Between algae bread and Harz barbecue
Saxony-Anhalt celebrates hearty food - and food of the future - at the Green Week.
The smell of sausages hangs in the air in Hall 23b, no matter which corner you stand in. "It's just part of Saxony-Anhalt," says Michael Kümritz of the state's agricultural marketing association. "People like to celebrate, eat and drink here, and many people in our region say, 'We can't do without meat.' But at the same time, there is great innovation with new ideas for the food industry. I think it's great that we are representing both here in this hall."
Tourism, research, culinary arts
Thus, a curious mixture of hearty festival classics such as bratwurst, beer and schnapps on the one hand, experimental samples such as algae bread on the other, and in between delicacies such as the finest chocolates, made in Tangermünde, Baumkuchen or pistachio nougat, can be seen in the Länderhalle. The tourist regions advertise Altmark, Harz and Börde. And what is easily forgotten: wine also grows in Saxony-Anhalt. The Kloster Pforta state winery serves wines from the Saale-Unstrut region.
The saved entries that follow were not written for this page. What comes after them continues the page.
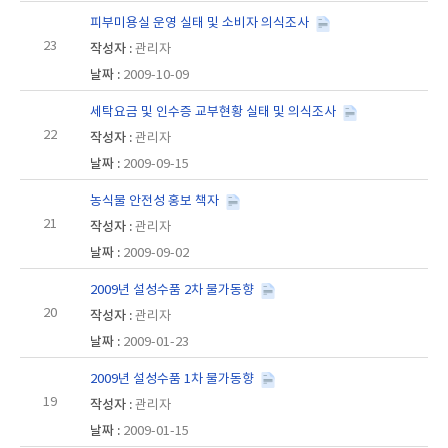
피부미용실 운영 실태 및 소비자 의식조사
23
관리자
2009-10-09
세탁요금 및 인수증 교부현황 실태 및 의식조사
22
관리자
2009-09-15
농식물 안전성 홍보 책자
21
관리자
2009-09-02
2009년 설성수품 2차 물가동향
20
관리자
2009-01-23
2009년 설성수품 1차 물가동향
19
관리자
2009-01-15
Hemp nuts from the foot of the Brocken mountain
What has also recently been growing on a larger scale in Saxony-Anhalt is hemp. "Produced at the foot of the Brocken," emphasizes Ronny Sievers, CEO of Hemp Germany, which several smaller companies in the region joined forces to form in December. "Hemp is the future. It's actually an old plant that has long been forgotten and that we want to get out of the muckraking corner."
Sievers lists many benefits: Hemp is rich in omega3 oils and vitamins, is easy to grow, is undemanding, draws little water and can be processed whole - even as a building material. At the Hemp Germany booth, visitors can sample freshly pressed hemp oil and crunchy roasted hemp nuts. Hemp tea as a soothing drink in the evening or a small linnet liqueur.
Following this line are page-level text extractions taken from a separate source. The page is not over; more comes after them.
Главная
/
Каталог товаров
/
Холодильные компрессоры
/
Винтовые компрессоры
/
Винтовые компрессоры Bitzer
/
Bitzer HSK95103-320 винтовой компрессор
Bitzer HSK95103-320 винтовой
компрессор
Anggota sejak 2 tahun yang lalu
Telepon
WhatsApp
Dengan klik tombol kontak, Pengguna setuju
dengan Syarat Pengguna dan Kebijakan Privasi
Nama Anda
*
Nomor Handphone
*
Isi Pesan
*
Sponge cake with black sesame
Past Altmark juniper, venison or red wine salami and Harz barbecue, the state's universities have set up a long "science booth." Students serve appetizers and keep the public guessing: I wonder what's in that red sponge cake? Red bean paste. And in the black cake? Black sesame seeds. One is a so-called legume, the other an oilseed, and both are popular foods in China. There are also buns with pea flour and green algae bread. All of this was developed by students, often in cooperation with long-established companies.
"By using legumes like peas, we can promote biodiversity because then it's not just wheat or rapeseed growing in the fields," explains Elena Kashtanova, a professor at Anhalt University of Applied Sciences who teaches international trade in agribusiness. "But if we demand more biodiversity, then we as consumers have to buy it, and for that it has to taste good." She has no concerns that this will work: "I'm always amazed at what the students develop. That's going to be our future."